На кухне тотчас громко зазвонил колокольчик.
— Давай, — сказала она и подтолкнула Ханса Кристиана на лестницу.
Через мгновение она услышала его громкий театральный крик, такой пронзительный, что он бы заглушить шум всей Конгенс Нюторв.
— У сумасшедших скандал, ссора и сейчас будет драка, — закричал он. — Скорее! Иначе они перебьют друг друга, они руки-ноги друг другу поотрывают, там повсюду кровь, она хлещет, как фонтан Треви в Риме.

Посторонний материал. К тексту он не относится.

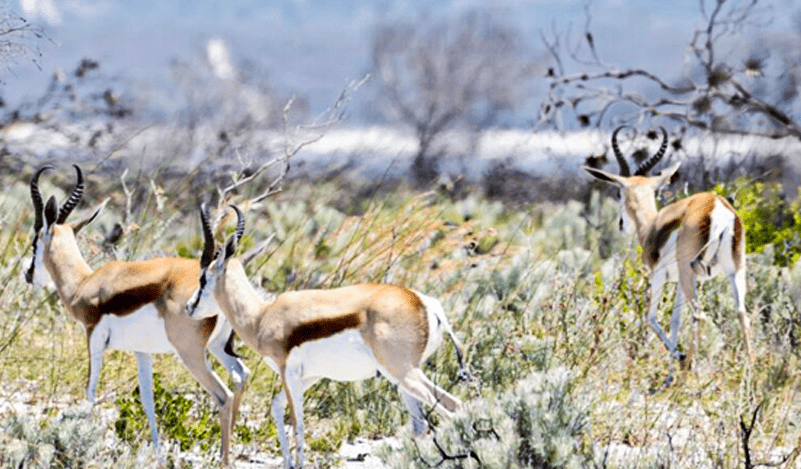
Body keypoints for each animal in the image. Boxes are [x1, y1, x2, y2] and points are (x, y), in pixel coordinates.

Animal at [25, 164, 250, 467]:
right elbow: (148, 399)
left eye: (34, 240)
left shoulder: (93, 337)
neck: (85, 283)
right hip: (216, 348)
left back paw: (223, 459)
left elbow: (90, 389)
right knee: (241, 376)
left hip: (191, 354)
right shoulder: (141, 351)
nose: (28, 274)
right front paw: (158, 456)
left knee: (223, 395)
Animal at [185, 205, 468, 469]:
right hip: (402, 377)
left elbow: (297, 423)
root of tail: (424, 302)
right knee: (441, 414)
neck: (262, 316)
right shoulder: (309, 376)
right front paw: (289, 463)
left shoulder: (288, 372)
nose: (189, 307)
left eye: (203, 278)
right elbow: (277, 407)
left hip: (401, 372)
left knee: (450, 412)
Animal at [583, 126, 755, 384]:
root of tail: (717, 207)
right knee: (742, 314)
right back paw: (752, 375)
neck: (652, 226)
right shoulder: (679, 282)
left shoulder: (658, 275)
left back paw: (690, 369)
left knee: (699, 315)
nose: (622, 224)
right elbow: (675, 321)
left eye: (618, 192)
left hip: (688, 270)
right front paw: (669, 376)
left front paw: (679, 360)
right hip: (733, 271)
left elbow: (651, 318)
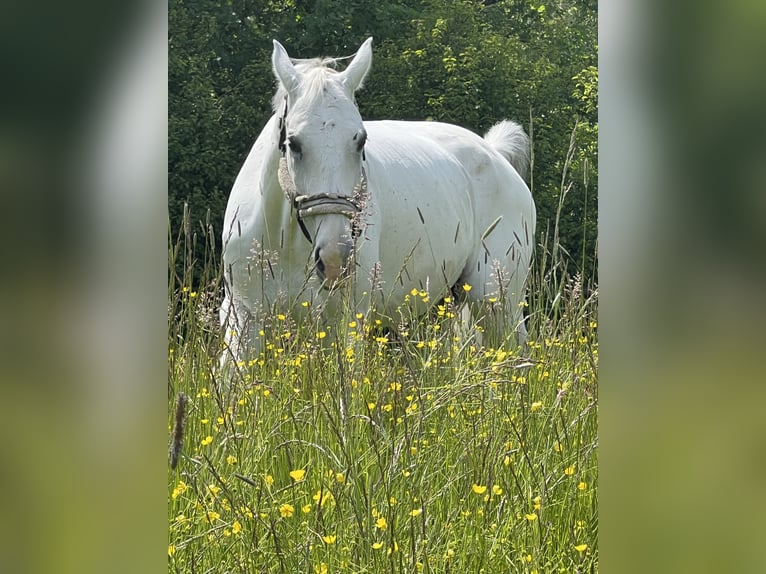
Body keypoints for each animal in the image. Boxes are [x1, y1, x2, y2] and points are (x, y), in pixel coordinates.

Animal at [219, 38, 536, 366]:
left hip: (498, 303)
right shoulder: (244, 319)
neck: (287, 239)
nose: (335, 260)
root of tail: (494, 152)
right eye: (293, 143)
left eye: (360, 141)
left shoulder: (345, 323)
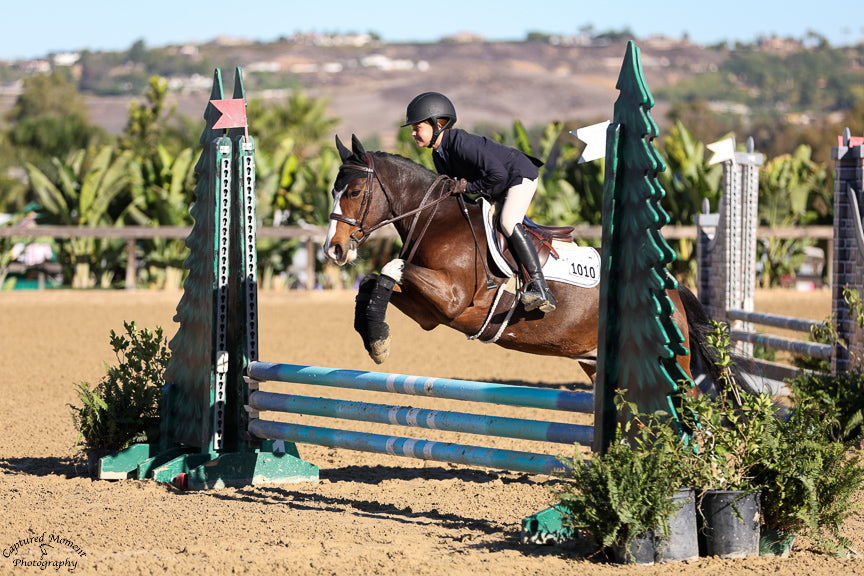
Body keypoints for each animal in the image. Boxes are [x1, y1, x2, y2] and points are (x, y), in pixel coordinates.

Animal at [324, 134, 723, 387]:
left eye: (355, 192)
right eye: (332, 190)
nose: (334, 249)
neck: (434, 218)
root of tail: (673, 290)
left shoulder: (452, 298)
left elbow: (390, 267)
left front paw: (377, 342)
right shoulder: (430, 313)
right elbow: (373, 282)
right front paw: (375, 340)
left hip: (670, 364)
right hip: (596, 362)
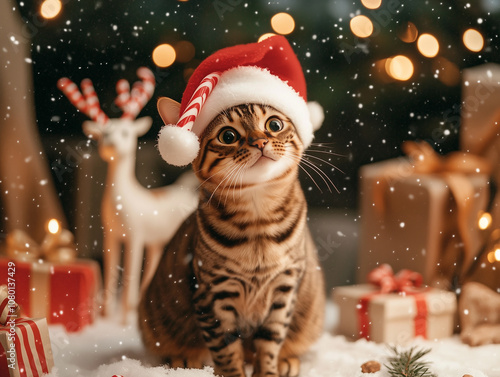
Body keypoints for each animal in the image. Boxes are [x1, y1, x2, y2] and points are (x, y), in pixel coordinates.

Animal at [139, 103, 326, 376]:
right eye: (228, 136)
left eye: (274, 124)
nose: (260, 141)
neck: (259, 225)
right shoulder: (212, 293)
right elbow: (225, 348)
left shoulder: (284, 288)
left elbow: (270, 342)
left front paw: (268, 371)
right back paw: (184, 360)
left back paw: (286, 362)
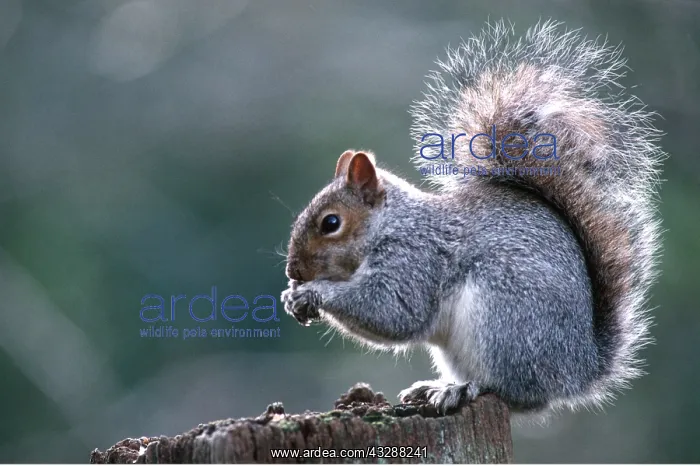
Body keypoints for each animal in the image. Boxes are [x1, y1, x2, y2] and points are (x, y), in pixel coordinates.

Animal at [281, 20, 665, 415]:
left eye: (331, 223)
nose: (293, 270)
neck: (392, 225)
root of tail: (578, 370)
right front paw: (292, 295)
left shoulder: (414, 260)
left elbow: (392, 312)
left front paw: (312, 292)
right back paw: (436, 387)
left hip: (503, 319)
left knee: (514, 392)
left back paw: (465, 389)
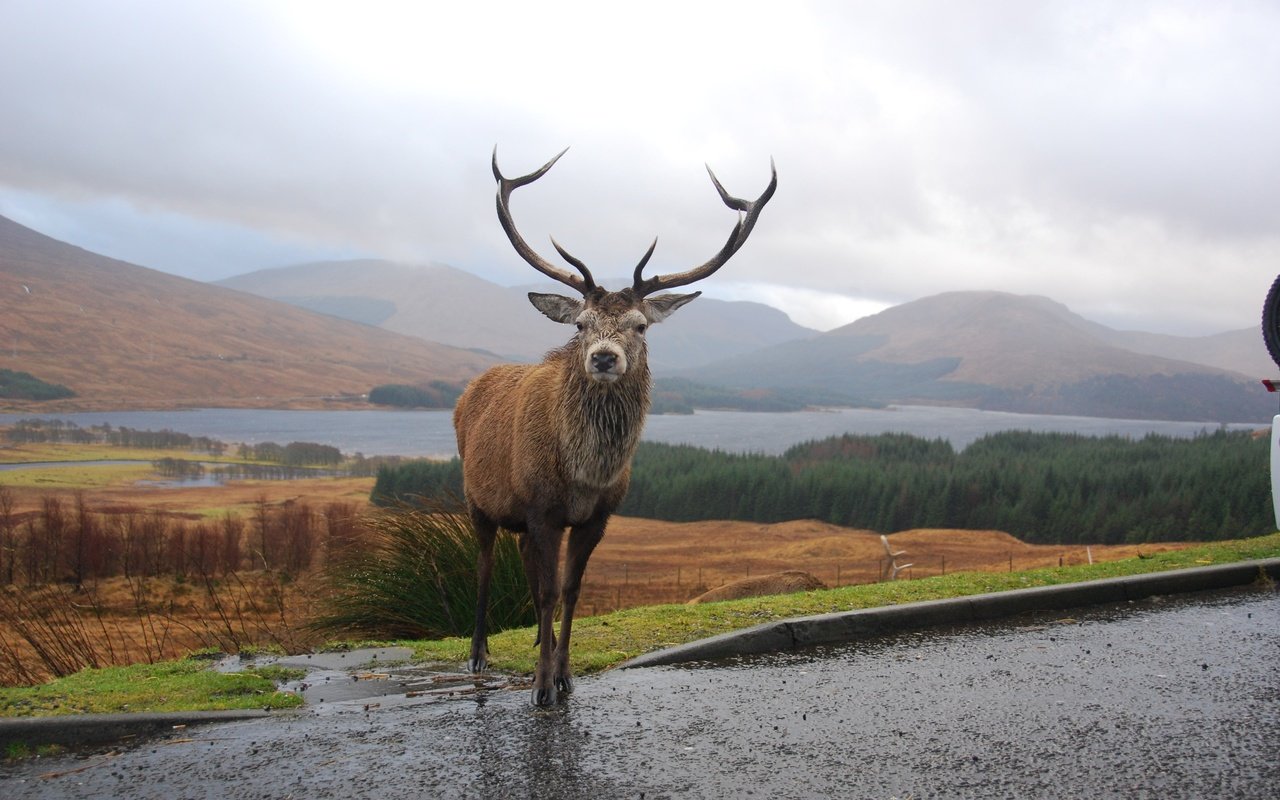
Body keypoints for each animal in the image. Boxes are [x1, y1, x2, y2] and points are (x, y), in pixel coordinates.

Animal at [460, 146, 778, 701]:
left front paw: (563, 674)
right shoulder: (541, 508)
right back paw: (478, 654)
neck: (585, 474)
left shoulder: (598, 516)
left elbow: (570, 590)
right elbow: (548, 591)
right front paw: (541, 687)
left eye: (641, 325)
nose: (604, 357)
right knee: (483, 566)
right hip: (477, 498)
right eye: (581, 323)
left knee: (522, 565)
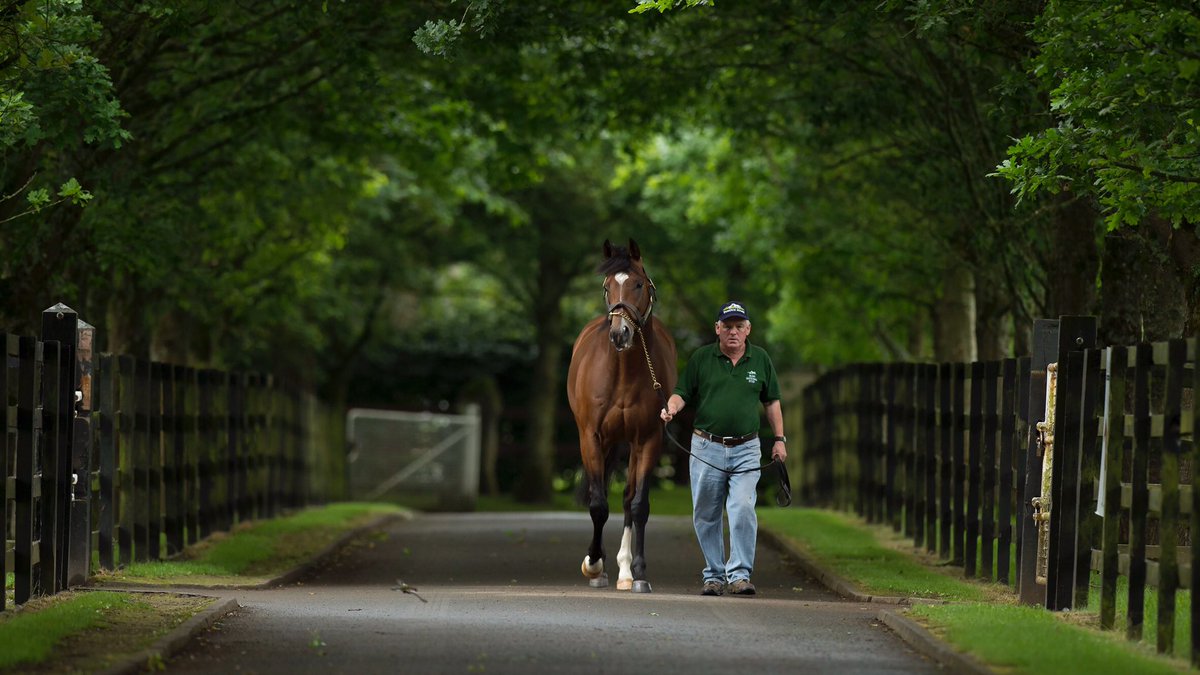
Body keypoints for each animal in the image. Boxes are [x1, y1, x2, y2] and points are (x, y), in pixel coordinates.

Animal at [564, 236, 676, 588]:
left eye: (639, 284)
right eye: (607, 286)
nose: (619, 334)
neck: (624, 373)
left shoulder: (649, 439)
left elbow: (637, 504)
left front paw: (638, 571)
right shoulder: (591, 437)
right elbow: (598, 504)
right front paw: (593, 564)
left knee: (627, 499)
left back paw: (625, 571)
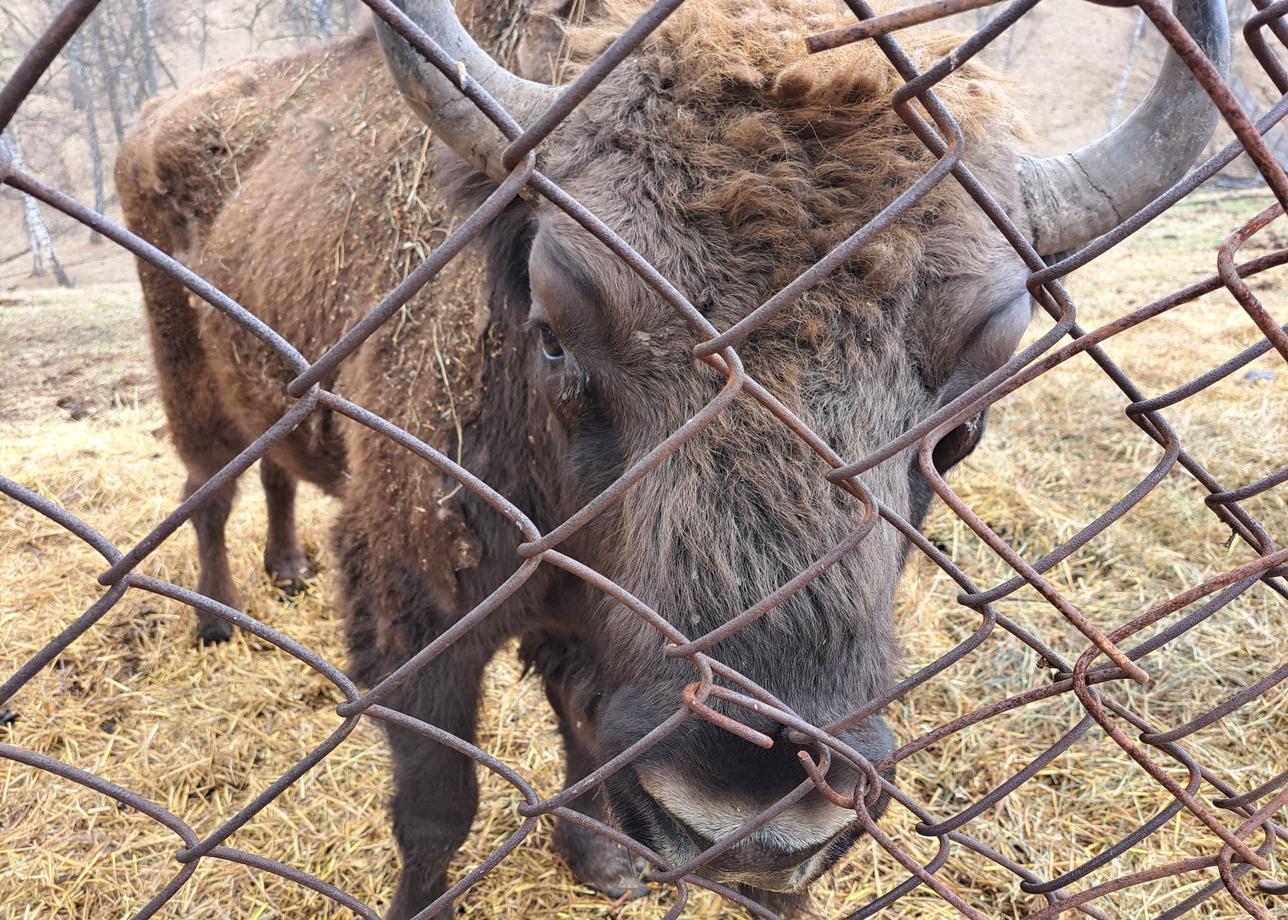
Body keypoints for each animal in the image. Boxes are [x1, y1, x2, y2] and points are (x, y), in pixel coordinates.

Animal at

На секунду Молли подумала, что он сгубил все дело своим притворством и глупостью. Но затем увидела четырех сестер милосердия во главе с мадам Кнудсен, грохочущих вниз по лестнице и спешащих в другое крыло.
— Что говорят критики? — с гордостью спросил Ханс Кристиан у Молли, бегущей мимо него в кухню за ключами.
Глава 15
В мертвецкой было жарко, как в гончарной мастерской, а почувствовав зловоние, источаемое сотнями видов смерти, Ханс Кристиан замер. Пахло горелой плотью, мором и мочой, сладковатый запах гниения и червей заставил их обоих зажать нос и рот. Все его существо рвалось назад, и только страх его собственной скорой смерти заставил его завершить начатое. Он прошел у Молли за спиной, несчастная женщина, может, он здесь еще и ради нее. И ради Анны. Он увидел что-то, что вытащили из темной воды канала. Он не был уверен в том, что это такое. Может быть, это Анна. А может, и не Анна.